Thoughts on NEDAwareness Week 2018
It’s NEDAwareness Week, which means I’ve been thinking about eating disorders, and reflecting on my own experience with an eating disorder and recovery. I’ve also been thinking about the women I met in treatment, as well as how much life has changed since then. I have been in recovery from Eating Disorder Not Otherwise Specified (EDNOS) since 2005, which is 13 years of recovery. It’s been 14 years since I spent 88 days in residential treatment for my eating disorder.
This feels like a lifetime ago, and when I reflect on my life now, it is completely different than it was then. Sometimes I wonder if the people who have entered my life since I’ve entered recovery would recognize the old me. It’s like I’ve led two different lives, and sometimes I don’t know how to reconcile my past self with my present self. Writing this blog post, I’m having a pang of anxiety, knowing that people who entered my life post-eating disorder might read this, although I know there is no shame in my experience. Part of why I write is to dispel myths about eating disorders, as well as to break the silence. I’ve been doing this since 2005, and I will continue to do this as long as I can.

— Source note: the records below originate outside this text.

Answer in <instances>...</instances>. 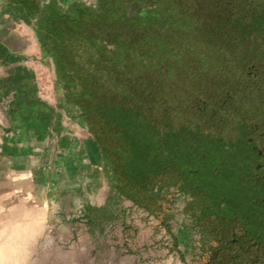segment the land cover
<instances>
[{
  "label": "rangeland",
  "instance_id": "rangeland-1",
  "mask_svg": "<svg viewBox=\"0 0 264 264\" xmlns=\"http://www.w3.org/2000/svg\"><path fill=\"white\" fill-rule=\"evenodd\" d=\"M60 3L68 13L77 6L101 11L99 0ZM124 5V20L109 11L93 19L108 26L97 36L101 45L93 59V79L85 82L86 108L111 101L143 113L155 111L158 120L165 117L161 108H169L198 117L210 136L223 133L226 139L229 124L220 123V107L229 114L236 107L230 121L246 109L248 128L264 125V83H259L264 46L257 35L264 23V0H141ZM139 13L152 19L144 22ZM81 23L71 30L85 36L90 29ZM75 47L70 46L79 54L73 65L81 72L87 51ZM55 69L33 23L0 8V181L6 185L0 182V232L14 221H37L32 238L7 264H206L212 239L186 212V195L172 189V204L147 208L122 194L85 108L72 101L75 86L64 85ZM244 149L224 153L234 158ZM4 238L1 234L0 241Z\"/></svg>",
  "mask_w": 264,
  "mask_h": 264
},
{
  "label": "trees",
  "instance_id": "trees-1",
  "mask_svg": "<svg viewBox=\"0 0 264 264\" xmlns=\"http://www.w3.org/2000/svg\"><path fill=\"white\" fill-rule=\"evenodd\" d=\"M135 1L141 0H99L98 19L109 11L124 20L125 2ZM144 16V22L152 19L149 13ZM66 20L64 25L71 28L73 23ZM72 45L84 49L79 41ZM94 45L99 49L101 41ZM261 110L264 113V104ZM85 111L122 194L148 208L151 203L172 204V189L183 193L186 212L196 217L212 239L203 258L206 264H264V164L252 175L245 165L251 154L243 159L224 153L244 142L237 131L239 125L248 123L243 113L246 109H240L235 121H230V114L236 107L230 114L223 107L217 110L220 123L229 124L227 139L223 133L210 136L198 117L164 107L160 114L165 116L163 120L155 119V111L143 113L134 105L122 107L111 101L108 106L94 105ZM119 112L125 117L118 118ZM259 161L264 163V157Z\"/></svg>",
  "mask_w": 264,
  "mask_h": 264
},
{
  "label": "flooded vegetation",
  "instance_id": "flooded-vegetation-1",
  "mask_svg": "<svg viewBox=\"0 0 264 264\" xmlns=\"http://www.w3.org/2000/svg\"><path fill=\"white\" fill-rule=\"evenodd\" d=\"M8 2L13 11L25 16L28 23H33L38 37L42 40L45 52L51 56L55 62L57 77L64 85L75 86L77 93L72 99L73 103L83 109L86 108L82 102L84 96L86 97L84 94L85 82H91L93 79L92 74L96 71L93 69L94 67L92 64L94 61L93 59L97 57L98 48L94 43L98 42L97 36L99 35V29H101L100 33H103L105 27L108 26L107 23L100 25L98 21L93 20L95 17H98L97 14L99 13L83 9L82 6L73 7L72 12L68 13L62 11L55 2H49L46 6H42L40 0H8ZM59 14L63 15L65 19L59 18ZM105 14L106 13H103L104 17ZM139 15V18L141 19L145 17L140 13ZM67 18L71 23L80 26H83V23L81 22L84 21V23L87 24L86 26L90 29V32L86 33L85 37L79 33L80 31L71 30L70 27L64 25ZM74 19L77 20L74 21ZM257 35L261 41L260 43L264 46V23L259 25ZM72 37L74 38V41L81 42L84 46L83 48L87 51L82 53L83 59L80 61L79 65L84 73H82V71H77L74 68L73 59L77 54L70 50V46L74 43L73 40H70ZM57 38H60V40ZM87 60L90 61L89 65L86 64L88 63ZM258 74V72H252V77L255 76L257 78L259 76ZM260 79L259 83H264V78L260 77ZM241 125H245L246 127L245 131H237L238 136L245 138V141L239 145V147H245L241 157L245 159L248 154H251V160L245 159V165L247 167L246 171L248 173L251 171V173L253 172L252 175H257L256 172H258V169L264 164L259 161V158L264 157V125H257V127L255 125V127L252 128V131H248V127H250L249 123H243ZM252 166L254 169L251 170Z\"/></svg>",
  "mask_w": 264,
  "mask_h": 264
},
{
  "label": "bare ground",
  "instance_id": "bare-ground-1",
  "mask_svg": "<svg viewBox=\"0 0 264 264\" xmlns=\"http://www.w3.org/2000/svg\"><path fill=\"white\" fill-rule=\"evenodd\" d=\"M93 2V1H92ZM83 135H88L87 134V132L85 131V130H83ZM89 137V136H88ZM15 167V166H14ZM3 168V167H2ZM1 168V169H2ZM36 168V167H35ZM4 169V168H3ZM32 169V168H31ZM3 171V170H2ZM13 172V171H12ZM16 173V172H15ZM2 174V173H1ZM24 174V173H23ZM17 175V174H16ZM15 175V176H16ZM14 176V177H15ZM23 176V175H22ZM27 176H29V175H27ZM9 178H10V176H9ZM16 178V177H15ZM14 178V179H15ZM7 180H8V178H7ZM31 181V180H30ZM1 182V181H0ZM3 182V181H2ZM1 182V183H2ZM3 184L4 183H2V186H3ZM12 185H14V184H12ZM17 185V184H16ZM25 186V185H24ZM28 186V185H27ZM3 187H6V185L5 186H3ZM15 188H16V186H14ZM19 187V186H18ZM30 187V186H29ZM7 188H9V187H7ZM22 188V187H21ZM2 189H4V188H2ZM29 189V188H28ZM16 190V189H15ZM18 190V189H17ZM3 191V190H2ZM8 191V190H7ZM21 191V190H20ZM23 192H24V190H22ZM26 191H27V188H26ZM32 191H33V189H32ZM6 192V191H5ZM9 193H10V191H8ZM16 192V191H15ZM19 192V191H18ZM23 192H19V195L21 194V193H23ZM34 192V191H33ZM32 192V194H34ZM8 193V194H9ZM25 193V192H24ZM27 193V192H26ZM4 194V193H3ZM2 194V195H3ZM11 194H13L12 193V191H11ZM28 194V193H27ZM30 194V193H29ZM10 195V194H9ZM19 195H18V198H19ZM24 195V194H23ZM4 196V195H3ZM2 196V197H3ZM5 196H7V195H5ZM26 196V195H25ZM33 196V195H32ZM24 197V196H23ZM9 198V197H8ZM17 198V197H16ZM17 198V199H18ZM21 198H22V196H21ZM17 199H16V201H17ZM27 199V198H26ZM29 199V198H28ZM19 200V199H18ZM32 200V199H31ZM34 201H36L35 199H34ZM33 201V202H34ZM10 202V201H9ZM12 203V202H11ZM10 203V204H11ZM21 203V202H20ZM25 202H23V204H24ZM9 204V206H11ZM15 204V203H14ZM22 204V203H21ZM44 204V203H43ZM13 205V204H12ZM42 205V204H41ZM8 206V208L10 209L11 207H9ZM21 206V205H20ZM23 206V205H22ZM26 206V205H25ZM24 206V207H25ZM46 206V205H45ZM28 207V206H27ZM26 207V208H27ZM39 207H40V205H39ZM13 209H14V207H12ZM18 208V207H17ZM25 208V209H26ZM28 208H30V206L28 207ZM15 210V209H14ZM24 210V209H23ZM27 211V210H26ZM26 211H23L24 213L26 212ZM42 211V210H41ZM22 212V211H21ZM20 212V213H21ZM31 221V223H15L16 221H14V223L13 224H11V225H9V227L7 228V227H5L4 229H3V231H1L0 232V235L1 234H3V235H5V238H4V240H1L0 241V264H7L9 261H10V258H11V256L13 255V254H15V253H17L19 250H20V248L22 247V245H23V243L25 242V241H27V239L29 238V237H31L32 238V236L34 235V232L37 230V221H34V222H32V220H30ZM25 222V221H24Z\"/></svg>",
  "mask_w": 264,
  "mask_h": 264
},
{
  "label": "crops",
  "instance_id": "crops-1",
  "mask_svg": "<svg viewBox=\"0 0 264 264\" xmlns=\"http://www.w3.org/2000/svg\"><path fill=\"white\" fill-rule=\"evenodd\" d=\"M41 1V5L42 6H46L49 4V0H40ZM56 2V1H55ZM56 4H58L57 6H59L61 3H60V0L56 2ZM0 8H4V9H9L10 11L11 10V6H10V3L8 2V0H0Z\"/></svg>",
  "mask_w": 264,
  "mask_h": 264
}]
</instances>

I was lucky when I sought treatment, I had excellent insurance coverage when I was a grad student in the University of Minnesota MFA creative writing program. My insurance covered the majority of that residential treatment stay, and also covered outpatient therapy, numerous eating disorder-related doctor visits, and antidepressants. It has been 9 years since I published my book, Purge: Rehab Diaries (Seal Press/Hachette, 2009).

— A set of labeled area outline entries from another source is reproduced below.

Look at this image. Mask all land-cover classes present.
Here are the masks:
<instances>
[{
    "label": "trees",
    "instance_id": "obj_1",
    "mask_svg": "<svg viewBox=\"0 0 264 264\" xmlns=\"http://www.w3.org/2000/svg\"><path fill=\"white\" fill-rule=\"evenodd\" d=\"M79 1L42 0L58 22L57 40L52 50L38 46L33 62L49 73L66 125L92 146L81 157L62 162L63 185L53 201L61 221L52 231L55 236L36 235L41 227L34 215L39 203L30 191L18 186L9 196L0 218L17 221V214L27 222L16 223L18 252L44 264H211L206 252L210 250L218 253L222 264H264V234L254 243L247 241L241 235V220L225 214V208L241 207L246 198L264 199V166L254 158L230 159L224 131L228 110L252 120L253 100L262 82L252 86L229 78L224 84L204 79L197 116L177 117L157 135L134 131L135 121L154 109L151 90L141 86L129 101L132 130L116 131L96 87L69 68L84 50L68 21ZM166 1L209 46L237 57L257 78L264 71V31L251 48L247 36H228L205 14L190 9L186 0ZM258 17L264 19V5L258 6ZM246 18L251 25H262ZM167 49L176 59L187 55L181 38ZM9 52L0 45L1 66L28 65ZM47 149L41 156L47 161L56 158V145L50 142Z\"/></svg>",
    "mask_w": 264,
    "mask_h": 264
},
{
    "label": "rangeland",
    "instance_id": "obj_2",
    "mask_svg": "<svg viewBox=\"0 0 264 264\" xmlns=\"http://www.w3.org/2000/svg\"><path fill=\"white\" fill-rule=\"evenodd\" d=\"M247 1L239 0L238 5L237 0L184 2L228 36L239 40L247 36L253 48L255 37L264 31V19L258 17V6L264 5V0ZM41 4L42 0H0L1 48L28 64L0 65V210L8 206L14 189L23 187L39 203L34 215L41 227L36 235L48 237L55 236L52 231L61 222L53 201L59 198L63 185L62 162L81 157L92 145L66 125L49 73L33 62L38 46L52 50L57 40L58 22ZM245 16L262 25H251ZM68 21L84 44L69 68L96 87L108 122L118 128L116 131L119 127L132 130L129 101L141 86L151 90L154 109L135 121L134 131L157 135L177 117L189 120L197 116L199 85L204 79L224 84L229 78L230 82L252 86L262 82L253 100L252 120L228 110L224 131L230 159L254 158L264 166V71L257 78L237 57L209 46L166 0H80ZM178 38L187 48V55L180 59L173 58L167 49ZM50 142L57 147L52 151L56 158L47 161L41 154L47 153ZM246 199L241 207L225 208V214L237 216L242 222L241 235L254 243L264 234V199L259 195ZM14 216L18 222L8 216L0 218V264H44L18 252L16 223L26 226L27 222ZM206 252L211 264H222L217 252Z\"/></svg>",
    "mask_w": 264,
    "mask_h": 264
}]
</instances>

The theme of this year’s awareness week is Let’s Get Real. I’ve been thinking about the realities of dealing with an eating disorder. Here are some of mine:
- When I was actively engaged in my eating disorder, unless you knew me well, you wouldn’t know that I was struggling.

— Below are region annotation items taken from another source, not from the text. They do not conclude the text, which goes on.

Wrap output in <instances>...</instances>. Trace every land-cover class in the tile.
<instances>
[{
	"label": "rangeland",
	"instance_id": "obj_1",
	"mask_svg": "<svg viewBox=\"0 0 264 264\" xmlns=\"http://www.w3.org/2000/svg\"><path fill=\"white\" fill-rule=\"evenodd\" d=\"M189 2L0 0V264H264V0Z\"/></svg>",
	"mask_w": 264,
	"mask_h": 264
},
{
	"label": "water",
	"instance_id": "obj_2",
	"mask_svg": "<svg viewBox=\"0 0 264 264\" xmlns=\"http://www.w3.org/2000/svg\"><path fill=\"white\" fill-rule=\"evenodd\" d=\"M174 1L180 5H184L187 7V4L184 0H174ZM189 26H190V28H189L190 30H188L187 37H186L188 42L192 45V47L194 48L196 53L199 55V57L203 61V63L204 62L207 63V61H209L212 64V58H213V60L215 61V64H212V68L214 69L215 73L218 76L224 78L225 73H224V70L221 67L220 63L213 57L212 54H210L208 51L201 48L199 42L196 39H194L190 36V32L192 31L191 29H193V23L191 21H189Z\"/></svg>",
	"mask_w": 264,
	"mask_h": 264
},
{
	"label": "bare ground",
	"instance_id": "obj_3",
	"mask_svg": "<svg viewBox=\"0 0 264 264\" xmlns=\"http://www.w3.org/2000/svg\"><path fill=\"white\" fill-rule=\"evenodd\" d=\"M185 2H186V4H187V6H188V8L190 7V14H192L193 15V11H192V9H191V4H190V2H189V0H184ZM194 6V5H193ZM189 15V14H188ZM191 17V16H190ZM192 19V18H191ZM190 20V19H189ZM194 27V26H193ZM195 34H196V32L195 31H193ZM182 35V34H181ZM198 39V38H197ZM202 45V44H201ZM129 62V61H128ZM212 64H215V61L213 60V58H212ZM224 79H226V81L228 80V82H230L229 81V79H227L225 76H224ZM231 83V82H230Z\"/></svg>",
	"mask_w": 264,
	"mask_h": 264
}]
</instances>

- It took multiple tries at recovery and abstinence from eating disorder behaviors before I was successful.
- I was never underweight, yet I still deserved help.
- There was no magic bullet, medication, or therapy that launched me into recovery. It was a lot of hard work, being willing to be uncomfortable, and trust that an eating disorder free future was worth the pain.
- Recovering from my eating disorder was one of the hardest, most worthwhile things I’ve ever done.
Everyone’s reality and experience with an eating disorder is different, and I can only speak to mine. However, people who have read my book, or know about my past will often ask me how they can support someone with an eating disorder. Here are some things I found helpful:
- Ask the person what they need. This can change moment to moment. Asking someone what they need shows that you are supportive, thinking about them, and want to help with their direction.
- Do not be the food police! Someone once tried to bully me into eating cookies at a potluck shortly after I left treatment and it was embarrassing, demeaning, and not helpful. Eating disorders are about more than just food, and it’s not as simple as just eating some cookies.
- Be willing to listen, and not judge. Try withholding unsolicited advice.
- Try to engage in fun, non-eating activities.
While there are days I forget I ever had an eating disorder, our past informs our present. I often think about the women I met in treatment, many of whom I’m still in touch with. I dedicated my book, in part to them.
For those who haven’t found their way out yet; and for those of us who have, and will always remember.
While my eating disorder is in the past, I will always remember. And, I will support and advocate for those who are struggling. The best thing to come from writing my book is having the opportunity to advocate for people dealing with eating disorders, getting to raise awareness and educate people about eating disorders, and showing people that there is indeed hope.